A luncheon Jan. 7 at the Edith Wheeler Memorial Library introduces a new illustrated paperback called Monroe Through Time II that chronicles:
· A Ku Klux Klan rally in 1924 that drew 1,100 America-Firsters to a site where a Goodwill Store stands today
· A neighborhood popularly called Punkups that disappeared when Lake Zoar was created in 1919
· And the unsolved mystery of Capt. Nathan Seeley who was found dead in his barn in 1890 with a noose around his neck.
Tickets for the launch at the library (733 Monroe Turnpike, Route 111) are $35 and cover a copy of the book and lunch. The tickets are available at the library and at the office of the town clerk at Town Hall. They are also available through Marven Moss at mmoss36@yahoo.com and 203.268.2961.
Proceeds go to the Monroe Historical Society to preserve Monroe’s heritage.
The luncheon (noon to 2 p.m.) also premieres a documentary video: “The Lost Cave of Monroe,” produced by Mike Sandone, described in the book as “Monroe’s Indiana Jones.”
Monroe Through Time II (Fonthill Media/Arcadia Publishing, 112 pages, illustrated) is a reprise, the second collaboration by Kevin Daly, John Babina and Marven Moss, availing themselves of the resources of the Monroe Historical Society and the World Wide Web. Daly provided the essential research, Babina, the contemporary photography, and Moss, the authorship. But they also worked individually and collectively across the full matrix of the manuscript.

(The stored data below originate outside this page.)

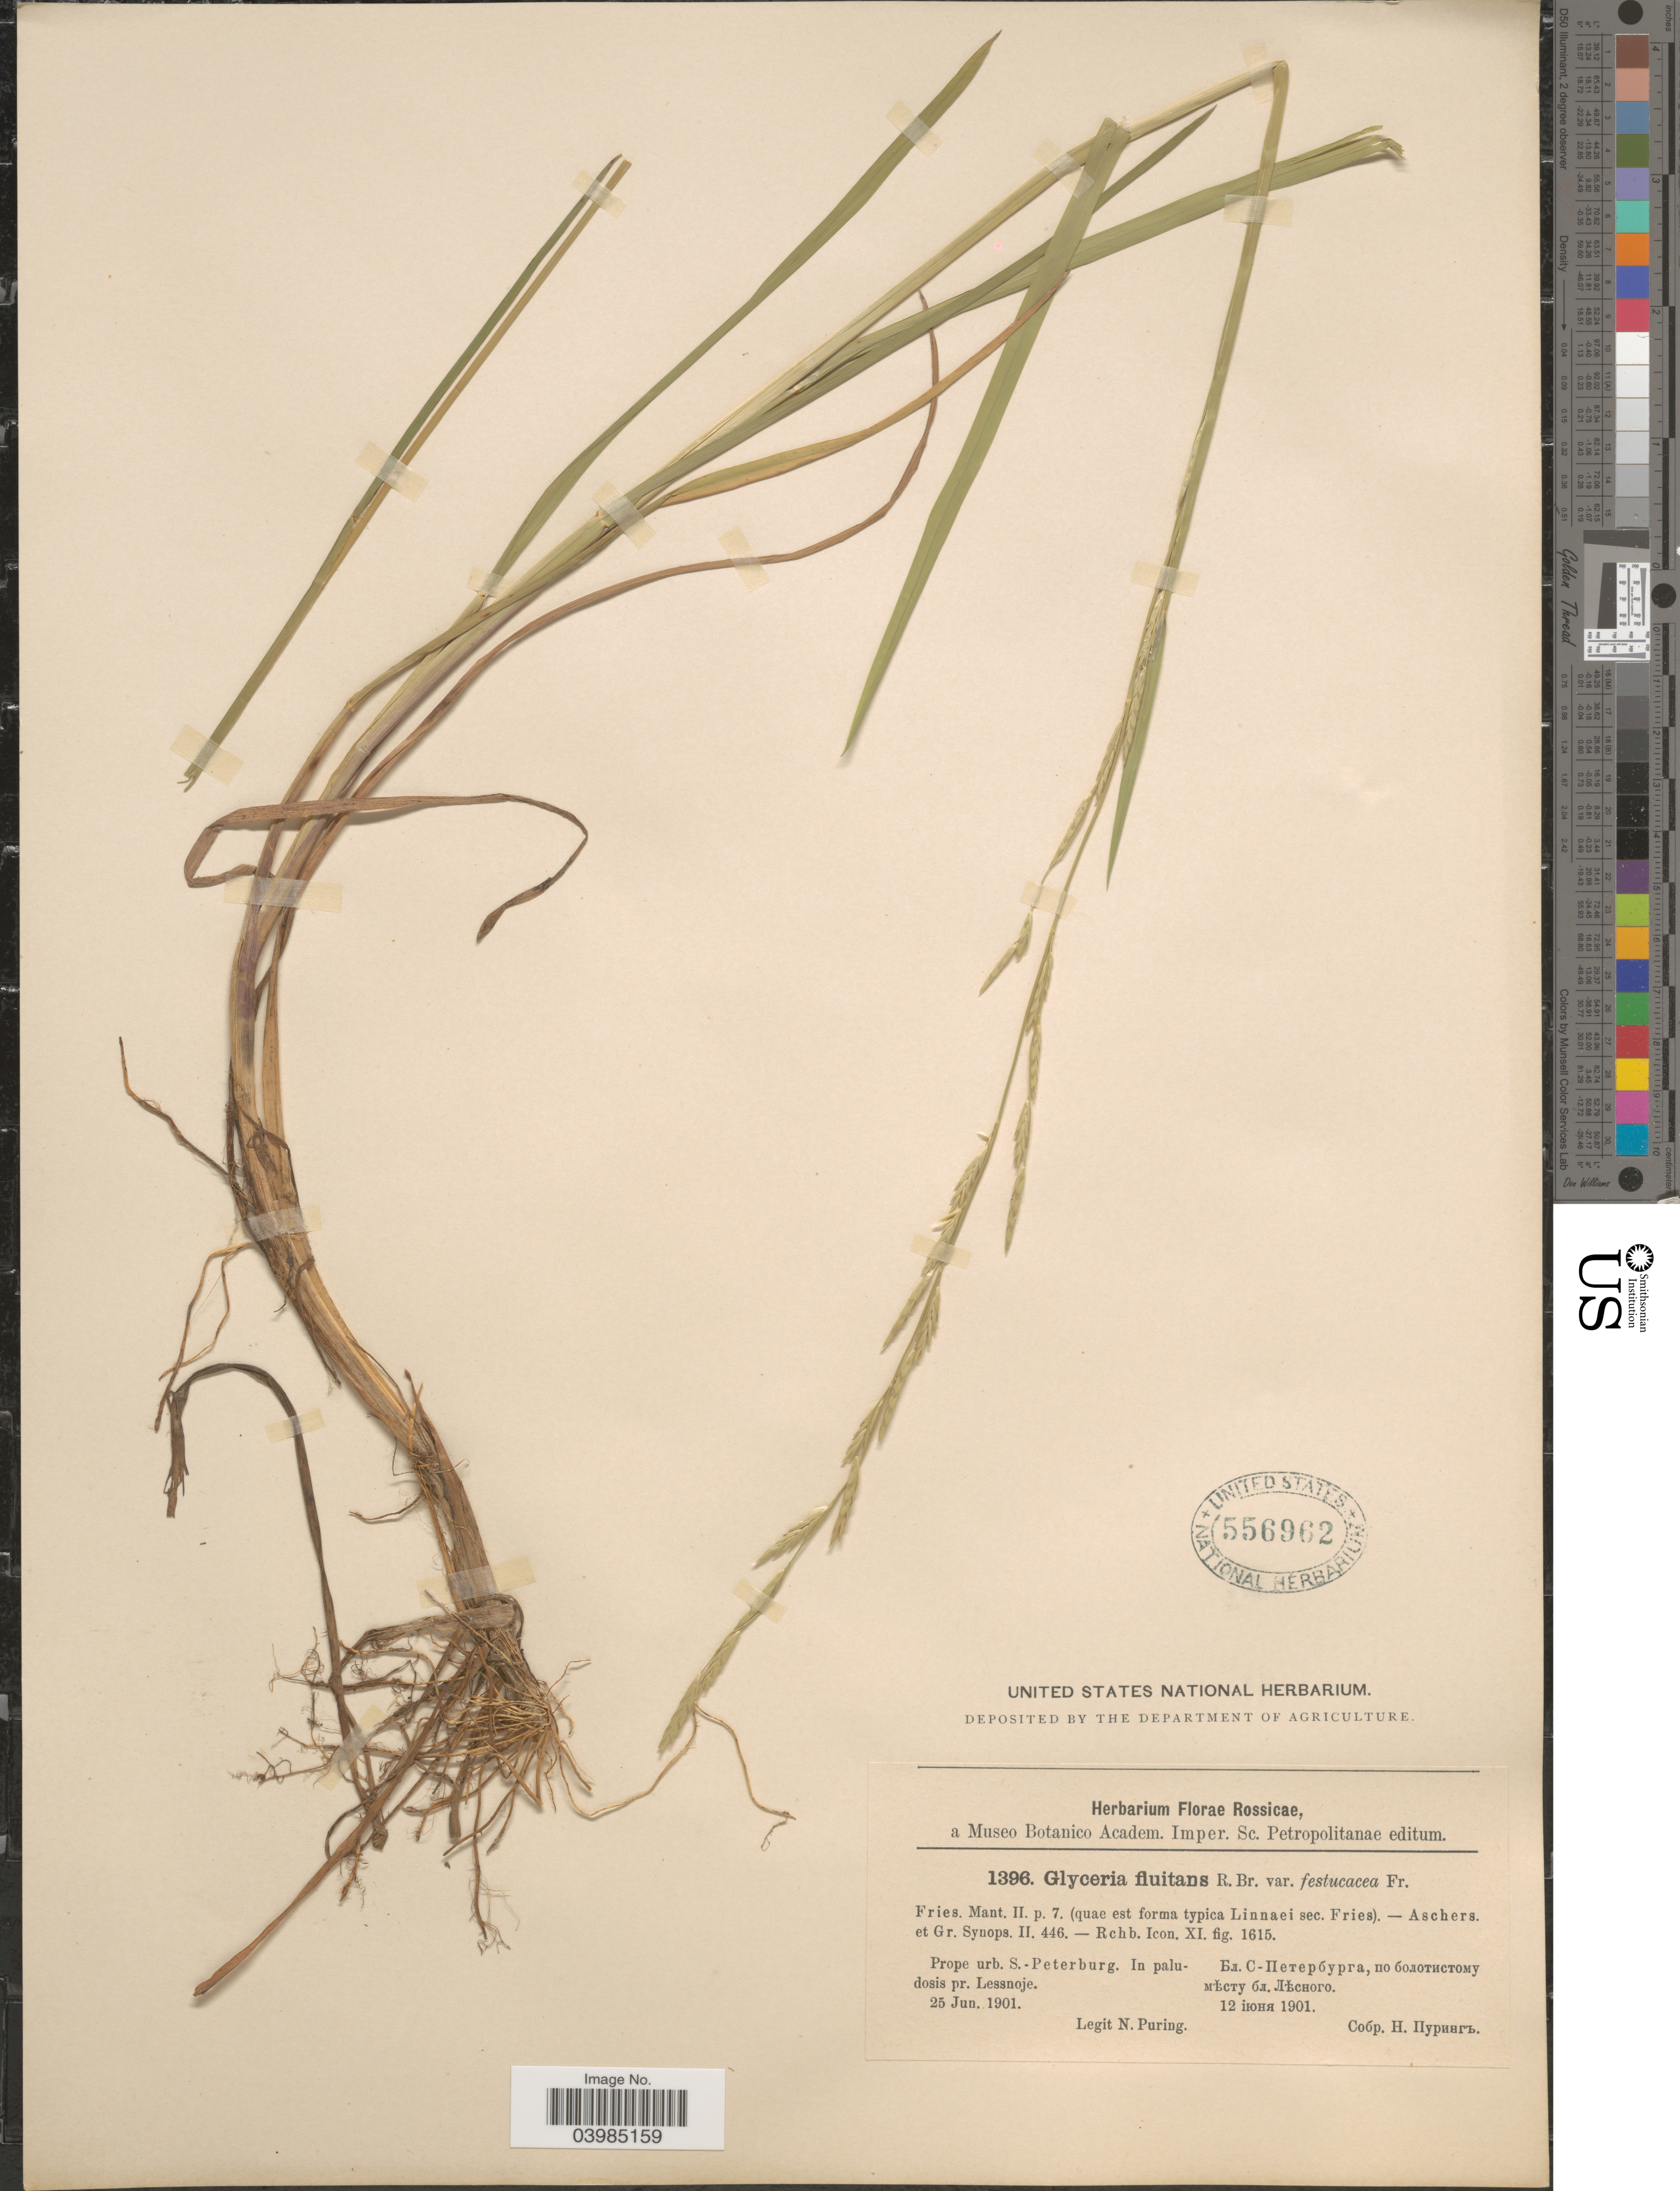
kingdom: Plantae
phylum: Tracheophyta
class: Liliopsida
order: Poales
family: Poaceae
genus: Glyceria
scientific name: Glyceria fluitans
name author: (L.) R. Br.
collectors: N. Puring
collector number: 1396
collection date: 1901-06-25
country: Russian Federation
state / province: St. Petersburg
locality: Rossicae. Prope urb. S.-Petersburg. In paludosis pr. Lessnoje.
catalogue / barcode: US 556962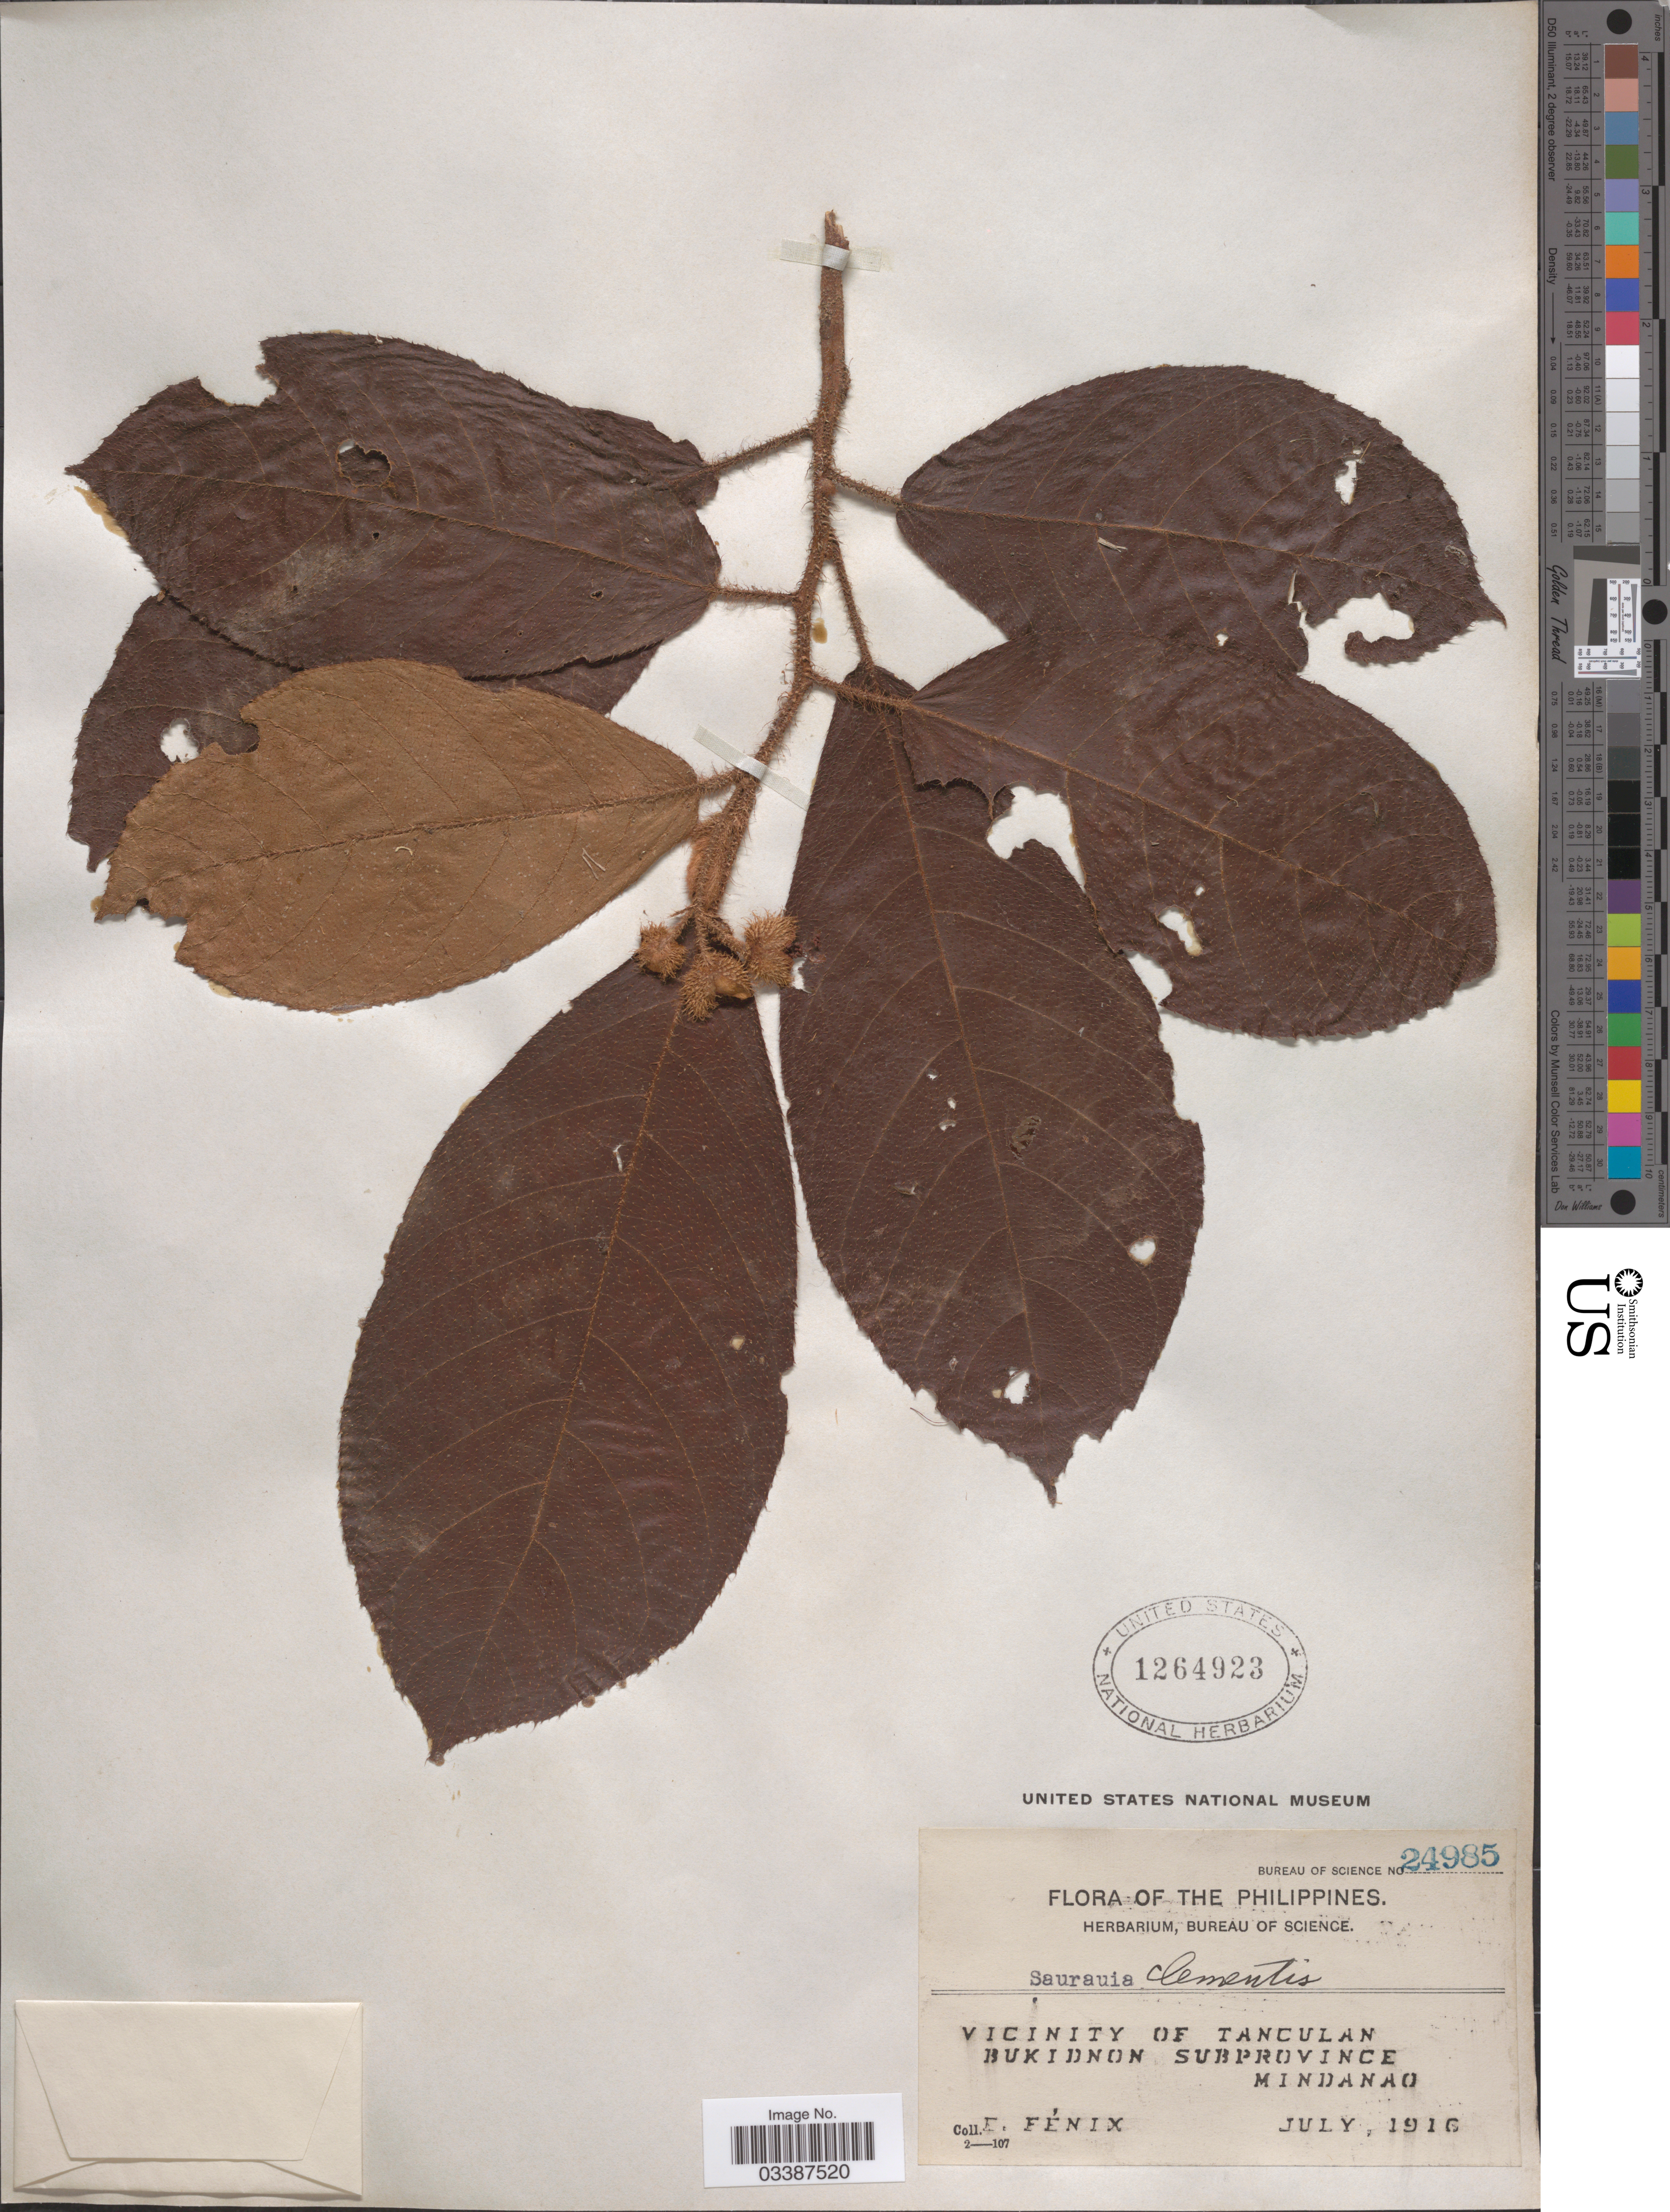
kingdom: Plantae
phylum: Tracheophyta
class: Magnoliopsida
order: Ericales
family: Actinidiaceae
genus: Saurauia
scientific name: Saurauia clementis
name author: Merr.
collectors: E. Fénix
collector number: Bureau of Science 24985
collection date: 1916-07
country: Philippines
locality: Vicinity of Tanculan, Bukidnon Subprovince, Mindanao.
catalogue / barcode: US 1264923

Daly is a senior engineering manager in computer aided design and the incoming historian of the Monroe Historical Society. Babina is the founder of Monroe-based Radio Station WMNR and a retired engineer who worked on helicopter avionics, missile controls and surveillance satellites. Moss is a former New York Timesman and a past president of the Monroe Historical Society.
Their book is the fourth pictorial account of Monroe’s transformation from a Colonial farming village into a charming New England community offering a bucolic lifestyle with proximity to the upbeat rhythms of today’s bigger cities and their spheres of commerce and global culture.
The publication follows Monroe Through Time (also Fonthill Media, 96 pages, $22.99) and Images of America: Monroe (Arcadia Publishing, 1998, 126 pages, $19.99), also A Glimpse of Old Monroe (Monroe Sesquicentennial Commission, 1974, 118 pages, out-of-print).
In a new collection tapping Monroe’s rich historical fabric, Monroe Through Time II presents a number of previously-unpublished photographs, the legacy of the marvelous vitality of Frederick P. Sherman, and traces the hardscrabble life of the homesteaders, the tradesmen in their shops, the entrepreneurs of bygone days, the talented figures in arts and sports and even the fumes of scandal.
Also incorporated is the first comprehensive listing of virtually all of Monroe’s civic leadership since incorporation in 1823 and the presidents of the Monroe Historical Society since it was established in 1959.
Like its predecessor, the cover reproduces a segment of a David Merrill acrylic, this one depicting the Town Green and the old Town Hall erected in 1897 and the old library, both demolished in 1972. The artwork was made available courtesy of Merrill who used to play touch football on the Town Green in the 1950s and impishly inserted a football into the foreground of his rendering. The original hangs in the Town Hall.